--- ASSIGNED TASK ---
Please locate each line in the material below that contains the word "Benz" and copy those lines out in full.

[MATERIAL FOR THIS EXERCISE Boundary: Start]

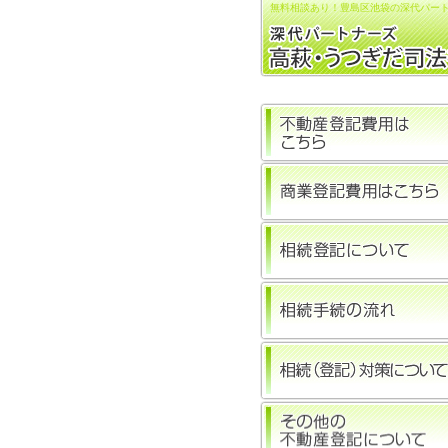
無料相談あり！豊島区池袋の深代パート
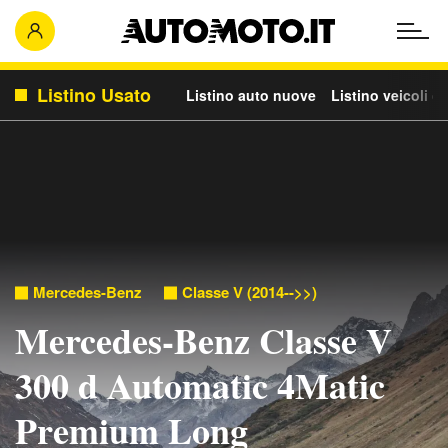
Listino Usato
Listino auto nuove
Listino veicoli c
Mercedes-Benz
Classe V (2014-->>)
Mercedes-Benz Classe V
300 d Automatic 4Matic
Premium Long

[MATERIAL FOR THIS EXERCISE Boundary: End]
[MATERIAL FOR THIS EXERCISE Boundary: Start]

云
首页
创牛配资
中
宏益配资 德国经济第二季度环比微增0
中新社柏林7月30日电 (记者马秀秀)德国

[MATERIAL FOR THIS EXERCISE Boundary: End]

--- YOUR RESPONSE ---
Mercedes-Benz
Mercedes-Benz Classe V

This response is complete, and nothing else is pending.